Using Google Tag Manager to Dynamically Generate Schema.org/JSON-LD Tags

[Estimated read time: 7 minutes]

One of the biggest takeaways from SearchFest in Portland earlier this year was the rapidly rising importance of semantic search and structured data — in particular Schema.org. And while implementing Schema used to require a lot of changes to your site’s markup, the JSON-LD format has created a great alternative to adding microdata to a page with minimal code.

mike arnesen searchfest 2016

Check out Mike Arnesen’s deck from his SearchFest talk, “Understanding & Facilitating Semantic Search,” for a great overview on using structured data.

What was even more exciting was the idea that you could use Google Tag Manager to insert JSON-LD into a page, allowing you to add Schema markup to your site without having to touch the site’s code directly (in other words, no back and forth with the IT department).

Trouble is, while it seemed like Tag Manager would let you insert a JSON-LD snippet on the page no problem, it didn’t appear to be possible to use other Tag Manager features to dynamically generate that snippet. Tag Manager lets you create variables by extracting content from the page using either CSS selectors or some basic JavaScript. These variables can then be used dynamically in your tags (check out Mike’s post on semantic analysis for a good example).

So if we wanted to grab that page URL and pass it dynamically to the JSON-LD snippet, we might have tried something like this:

Using tag manager to insert JSON-LD with dynamic variables

But that doesn’t work. Bummer.

Meaning that if you wanted to use GTM to add the the BlogPosting Schema type to each of your blog posts, you would have to create a different tag and trigger (based on the URL) for each post. Not exactly scalable.

But, with a bit of experimentation, I’ve figured out a little bit of JavaScript magic that makes it possible to extract data from the existing content on the page and dynamically create a valid JSON-LD snippet.

Dynamically generating JSON-LD

The reason why our first example doesn’t work is because Tag Manager replaces each variable with a little piece of JavaScript that calls a function — returning the value of whatever variable is called.

We can see this error in the Google Structured Data Testing Tool:

JSON-LD Google Tag Manager variable error

The error is the result of Tag Manager inserting JavaScript into what should be a JSON tag — this is invalid, and so the tag fails.

However, we can use Tag Manager to insert a JavaScript tag, and have that JavaScript tag insert our JSON-LD tag.

Google Tag Manager JSON-LD insertion script

If you’re not super familiar with JavaScript, this might look pretty complicated, but it actually works the exact same way as many other tags you’re probably already using (like Google Analytics, or Tag Manager itself).

Here, our Schema data is contained within the JavaScript “data” object, which we can dynamically populate with variables from Tag Manager. The snippet then creates a script tag on the page with the right type (application/ld+json), and populates the tag with our data, which we convert to JSON using the JSON.stringify function.

The purpose of this example is simply to demonstrate how the script works (dynamically swapping out the URL for the Organization Schema type wouldn’t actually make much sense). So let’s see how it could be used in the real world.

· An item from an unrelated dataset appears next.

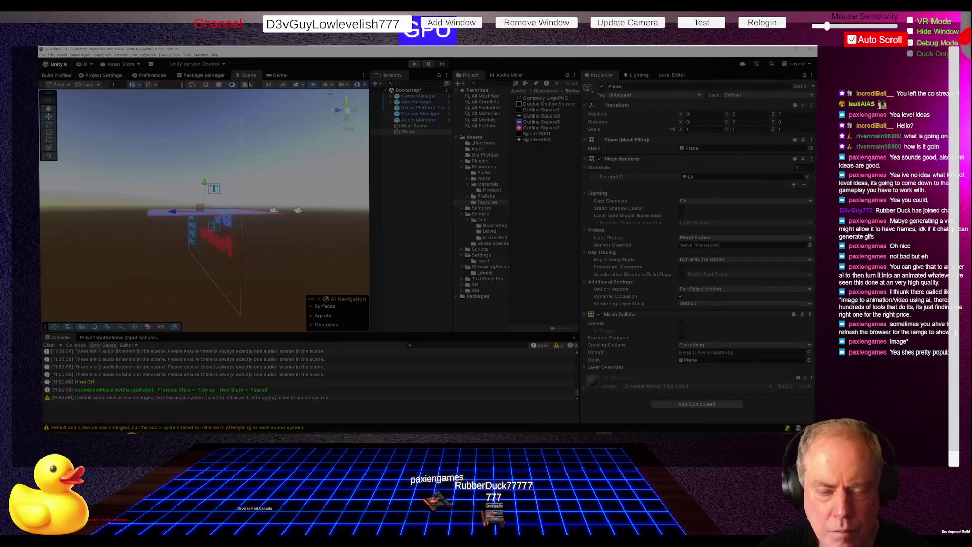
Step: Set the plane's Rotation X to -90 and orbit the view to face it
left_click(749, 121)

Dynamically generating Schema.org tags for blog posts

Start with a valid Schema template

First, build out a complete JSON/LD Schema snippet for a single post based on the schema.org/BlogPosting specification.

example article schema template

Identify the necessary dynamic variables

There are a number of variables that will be the same between articles; for example, the publisher information. Likewise, the main image for each article has a specific size generated by WordPress that will always be the same between posts, so we can keep the height and width variables constant.

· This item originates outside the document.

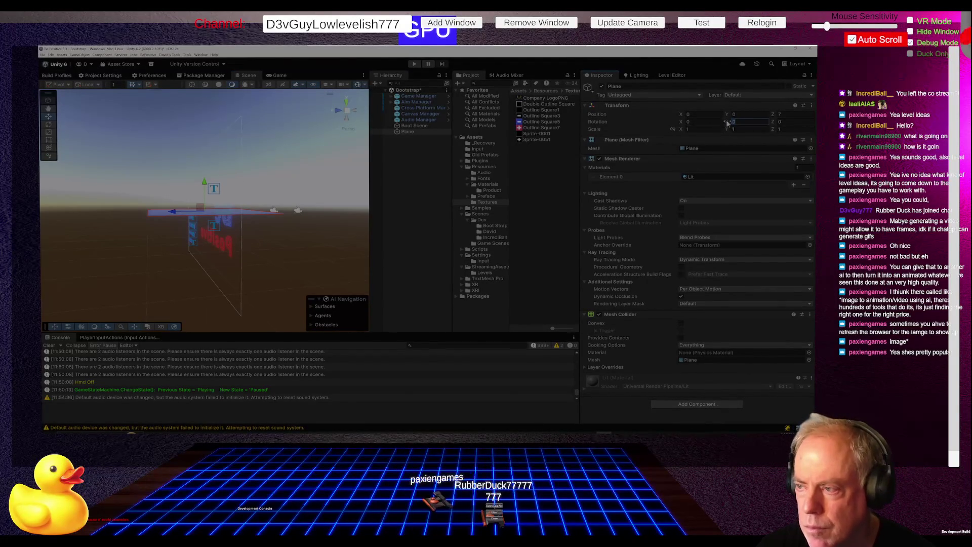
left_click_drag(684, 125, 526, 140)
left_click(709, 122)
type("90")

In our case, we’ve identified 7 variables that change between posts that we’ll want to populate dynamically:
identify schema properties for dynamic substitution by tag manager

Create the variables within Google Tag Manager

  • Main Entity ID: The page URL.
  • Headline: We’ll keep this simple and use the page title.
  • Date Published and Modified: Our blog is on WordPress, so we already have meta tags for “article:published_time” and “article:modified_time”. The modified_time isn’t always included (unless the post is modified after publishing), but the Schema specification recommends including it, so we should set dateModified to the published date if it there isn’t already a modified date. In some circumstances, we may need to re-format the date — fortunately, in this case, it’s already in the ISO 860 format, so we’re good.
  • Author Name: In some cases we’re going to need to extract content from the page. Our blog lists the author and published date in the byline. We’ll need to extract the name, but leave out the time stamp, trailing pipe, and spaces.tag manager extract author name from pagetag manager extract author name from page markup
  • Article Image: Our blog has Yoast installed, which has specified image tags for Twitter and Open Graph. Note: I’m using the meta twitter:image instead of the og:image tag value due to a small bug that existed with the open graph image on our blog when I wrote this.
  • Article Description: We’ll use the meta description.

Here is our insertion script, again, that we’ll use in our tag, this time with the properties swapped out for the variables we’ll need to create:

google tag manager json-ld insertion script with dynamic variables

I’m leaving out dateModified right now — we’ll cover than in a minute.

Extracting meta values

Fortunately, Tag Manager makes extracting values from DOM elements really easy — especially because, as is the case with meta properties, the exact value we need will be in one of the element’s attributes. To extract the page title, we can get the value of the tag. We don’t need to specify an attribute name for this one:

configuring a google tag manager tag to extract the title value

For meta properties, we can extract the value from the content attribute:

configuring a google tag manager tag to extract the title value

Tag Manager also has some useful built-in variables that we can leverage — in this case, the Page URL:

Tag Manager Page URL built in variable

Processing page elements

For extracting the author name, the markup of our site makes it so that just a straight selector won’t work, meaning we’ll need to use some custom JavaScript to grab just the text we want (the text of the span element, not the time element), and strip off the last 3 characters (” | “) to get just the author’s name.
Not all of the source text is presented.